-- Begin Page excerpt --
Iain Wright
One of the fundamental parts of supporting a football club is that ultimately, you have no choice but to “give the manager a chance and get behind the lads”.
The club has rewarded the loyalty of the fans by appointing a manager with a style of play and attitude that could alienate the remaining devotees, let alone those who have long since given up on this ownership. Actually, he could unite the fans.
The reality is that Russell Martin wouldn’t have received universal approval at any club, let alone one that’s on fire like Leicester City.
He’s a manager that’s had one good season, with promotion at Southampton in 2024, which was arguably below par as it took the play-offs to be achieved. He was sacked after a handful of games in the Premier League (even managing to lose to Steve Cooper) and lasted a similar amount of time in the Scottish Premiership. He does have experience of League One, but in mid-table.
Aside from his results, his style of play has come into question from an entertainment and risk perspective and he comes across as someone with a huge opinion of himself, which is something that always goes against the grain for Leicester City fans, and the county in general.
However, I’ll obviously give him a chance. What choice have I got?
What I want to see is three things to earn the support – it shouldn’t be taken for granted.
1. Amending his style of play to suit the situation. I’m absolutely in favour of a manager having a style and a belief in how he sets a team up, but good managers are able to adapt that to the players and situation they inherit. Even Pep Guardiola, the Godfather of possession football, has Manchester City playing in a different way today than his Barcelona tiki-taka team did 15 years ago. League One will need steel as well as silk.
2. Immerse himself in the club. We’re in League One, he was out of work. There really shouldn’t be an acceptance of him ‘commuting’ or burying himself at Seagrave. Get out and about, bump into fans, have a few selfies. Show us that you’re invested in the club and not just soft pedalling until a Championship job comes up. There has to be a connection between the club and the fanbase. The high and mighty attitude needs to change, and Russell Martin has the opportunity to show some humility and start that process.
-- End Page excerpt --
-- Begin Provided data --
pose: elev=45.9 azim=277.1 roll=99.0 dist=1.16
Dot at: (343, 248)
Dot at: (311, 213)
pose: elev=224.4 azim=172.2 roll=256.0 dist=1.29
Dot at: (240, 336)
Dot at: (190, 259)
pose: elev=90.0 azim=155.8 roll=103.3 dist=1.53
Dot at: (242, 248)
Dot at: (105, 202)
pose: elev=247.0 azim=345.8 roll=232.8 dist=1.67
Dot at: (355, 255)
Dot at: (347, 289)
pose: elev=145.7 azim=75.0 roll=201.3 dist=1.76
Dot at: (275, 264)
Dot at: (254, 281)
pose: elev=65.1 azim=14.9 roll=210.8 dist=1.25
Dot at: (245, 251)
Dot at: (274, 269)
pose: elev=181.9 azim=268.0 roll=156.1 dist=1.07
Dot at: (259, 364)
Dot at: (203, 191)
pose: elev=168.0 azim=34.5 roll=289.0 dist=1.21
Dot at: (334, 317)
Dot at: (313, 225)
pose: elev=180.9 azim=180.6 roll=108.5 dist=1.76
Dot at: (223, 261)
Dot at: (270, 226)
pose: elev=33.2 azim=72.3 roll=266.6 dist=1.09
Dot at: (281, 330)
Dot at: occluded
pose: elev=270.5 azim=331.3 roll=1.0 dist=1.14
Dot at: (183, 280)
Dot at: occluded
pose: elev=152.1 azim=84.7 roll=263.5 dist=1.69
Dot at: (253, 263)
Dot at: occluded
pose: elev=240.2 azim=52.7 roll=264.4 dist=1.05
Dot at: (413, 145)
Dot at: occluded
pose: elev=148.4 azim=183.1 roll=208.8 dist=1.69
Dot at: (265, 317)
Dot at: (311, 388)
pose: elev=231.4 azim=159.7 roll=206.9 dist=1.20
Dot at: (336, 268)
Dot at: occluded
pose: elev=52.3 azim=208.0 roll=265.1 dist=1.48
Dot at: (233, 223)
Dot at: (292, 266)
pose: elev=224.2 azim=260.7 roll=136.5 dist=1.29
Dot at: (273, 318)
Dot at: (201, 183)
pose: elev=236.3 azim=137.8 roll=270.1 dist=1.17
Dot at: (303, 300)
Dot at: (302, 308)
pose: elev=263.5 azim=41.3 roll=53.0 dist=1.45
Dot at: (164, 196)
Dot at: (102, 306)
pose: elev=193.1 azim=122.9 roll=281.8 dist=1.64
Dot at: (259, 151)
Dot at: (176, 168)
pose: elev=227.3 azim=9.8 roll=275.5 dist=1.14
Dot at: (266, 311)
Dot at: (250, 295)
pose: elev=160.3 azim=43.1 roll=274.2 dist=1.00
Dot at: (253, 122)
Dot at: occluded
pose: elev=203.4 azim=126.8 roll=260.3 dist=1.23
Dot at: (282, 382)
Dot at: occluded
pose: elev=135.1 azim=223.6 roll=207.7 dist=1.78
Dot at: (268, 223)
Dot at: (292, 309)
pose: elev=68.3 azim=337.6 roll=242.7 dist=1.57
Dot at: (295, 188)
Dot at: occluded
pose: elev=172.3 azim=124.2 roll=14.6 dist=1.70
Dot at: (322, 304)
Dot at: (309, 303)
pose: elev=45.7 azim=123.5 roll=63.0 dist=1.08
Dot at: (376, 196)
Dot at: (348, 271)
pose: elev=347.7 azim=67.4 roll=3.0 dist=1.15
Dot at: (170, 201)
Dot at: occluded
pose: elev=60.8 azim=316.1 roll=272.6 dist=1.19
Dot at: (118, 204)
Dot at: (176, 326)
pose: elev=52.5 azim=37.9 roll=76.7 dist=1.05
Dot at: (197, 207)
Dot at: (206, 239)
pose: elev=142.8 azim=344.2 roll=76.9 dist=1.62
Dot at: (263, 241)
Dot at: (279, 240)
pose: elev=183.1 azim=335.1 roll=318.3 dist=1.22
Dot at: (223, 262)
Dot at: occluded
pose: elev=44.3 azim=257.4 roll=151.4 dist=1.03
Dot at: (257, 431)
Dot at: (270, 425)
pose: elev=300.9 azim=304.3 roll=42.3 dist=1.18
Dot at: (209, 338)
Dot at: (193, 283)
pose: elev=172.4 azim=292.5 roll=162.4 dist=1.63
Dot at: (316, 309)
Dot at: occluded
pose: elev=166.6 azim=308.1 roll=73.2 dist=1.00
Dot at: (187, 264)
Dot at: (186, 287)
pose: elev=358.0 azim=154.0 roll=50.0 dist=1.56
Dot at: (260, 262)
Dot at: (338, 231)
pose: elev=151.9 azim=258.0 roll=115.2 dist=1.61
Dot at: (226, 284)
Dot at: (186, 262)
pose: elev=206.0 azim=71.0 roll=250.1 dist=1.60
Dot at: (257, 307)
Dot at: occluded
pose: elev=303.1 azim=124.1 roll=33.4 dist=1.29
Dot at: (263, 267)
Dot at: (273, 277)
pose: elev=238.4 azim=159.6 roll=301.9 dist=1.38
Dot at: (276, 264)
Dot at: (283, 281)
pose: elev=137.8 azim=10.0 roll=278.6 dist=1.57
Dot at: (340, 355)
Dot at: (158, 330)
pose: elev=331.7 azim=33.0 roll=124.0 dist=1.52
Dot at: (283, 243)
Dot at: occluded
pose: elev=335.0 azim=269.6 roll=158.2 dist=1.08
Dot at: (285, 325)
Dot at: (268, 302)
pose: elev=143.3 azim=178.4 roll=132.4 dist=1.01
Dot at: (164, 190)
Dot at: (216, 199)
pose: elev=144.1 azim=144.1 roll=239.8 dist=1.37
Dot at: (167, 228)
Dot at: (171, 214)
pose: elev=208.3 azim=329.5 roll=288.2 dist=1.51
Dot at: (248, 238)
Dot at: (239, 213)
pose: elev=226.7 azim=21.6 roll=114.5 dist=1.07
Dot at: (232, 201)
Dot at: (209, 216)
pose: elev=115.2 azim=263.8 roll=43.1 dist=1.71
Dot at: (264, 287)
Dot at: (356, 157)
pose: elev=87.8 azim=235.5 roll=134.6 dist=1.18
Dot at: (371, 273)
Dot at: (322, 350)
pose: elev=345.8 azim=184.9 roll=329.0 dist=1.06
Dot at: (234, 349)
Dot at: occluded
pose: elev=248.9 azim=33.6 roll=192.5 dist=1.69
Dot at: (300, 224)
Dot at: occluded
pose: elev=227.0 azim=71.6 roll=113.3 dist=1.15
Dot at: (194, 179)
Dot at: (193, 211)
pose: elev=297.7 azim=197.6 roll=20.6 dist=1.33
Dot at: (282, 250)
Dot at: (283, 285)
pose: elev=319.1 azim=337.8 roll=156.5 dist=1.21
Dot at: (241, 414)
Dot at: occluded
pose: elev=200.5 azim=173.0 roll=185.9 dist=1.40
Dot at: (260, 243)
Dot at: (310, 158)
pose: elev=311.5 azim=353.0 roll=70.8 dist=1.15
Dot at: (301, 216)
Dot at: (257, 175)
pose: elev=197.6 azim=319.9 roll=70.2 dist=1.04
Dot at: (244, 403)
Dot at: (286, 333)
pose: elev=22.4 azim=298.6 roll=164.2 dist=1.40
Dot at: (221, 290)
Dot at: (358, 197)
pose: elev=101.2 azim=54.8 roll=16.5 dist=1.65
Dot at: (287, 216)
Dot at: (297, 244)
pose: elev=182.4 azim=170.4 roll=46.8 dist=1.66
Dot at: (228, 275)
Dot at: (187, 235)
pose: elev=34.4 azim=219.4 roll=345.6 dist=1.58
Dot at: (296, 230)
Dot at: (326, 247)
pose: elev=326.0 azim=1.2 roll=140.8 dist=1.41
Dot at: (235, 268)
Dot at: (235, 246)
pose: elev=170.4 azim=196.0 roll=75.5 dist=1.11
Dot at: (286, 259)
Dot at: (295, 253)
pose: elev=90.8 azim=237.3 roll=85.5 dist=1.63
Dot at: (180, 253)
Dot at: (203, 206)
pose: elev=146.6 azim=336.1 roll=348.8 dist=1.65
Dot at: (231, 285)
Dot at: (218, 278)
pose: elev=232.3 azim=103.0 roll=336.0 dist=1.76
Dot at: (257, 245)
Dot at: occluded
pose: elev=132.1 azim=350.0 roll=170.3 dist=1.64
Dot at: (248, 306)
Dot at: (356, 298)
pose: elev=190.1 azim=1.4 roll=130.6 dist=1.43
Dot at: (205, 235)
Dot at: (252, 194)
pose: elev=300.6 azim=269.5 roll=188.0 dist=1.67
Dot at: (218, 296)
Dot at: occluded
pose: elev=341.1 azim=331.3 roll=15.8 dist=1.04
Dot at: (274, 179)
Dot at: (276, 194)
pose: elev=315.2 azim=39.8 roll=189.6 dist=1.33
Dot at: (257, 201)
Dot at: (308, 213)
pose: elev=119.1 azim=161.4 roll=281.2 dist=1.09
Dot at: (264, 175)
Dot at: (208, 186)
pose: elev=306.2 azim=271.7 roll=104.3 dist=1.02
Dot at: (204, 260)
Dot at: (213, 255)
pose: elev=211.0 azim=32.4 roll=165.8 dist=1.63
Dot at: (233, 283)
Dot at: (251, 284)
-- End Provided data --
Task A - According to the opinion piece, with which club did Russell Martin win promotion in 2024?
Task B - Why does the opinion piece mention Pep Guardiola when discussing Russell Martin's style of play?

Full output A - Southampton.

Full output B - The writer supports a manager having a set style but says good managers adapt it to the players and situation they inherit. Guardiola, "the Godfather of possession football," shows this because his Manchester City side plays differently from his Barcelona tiki-taka team of 15 years ago.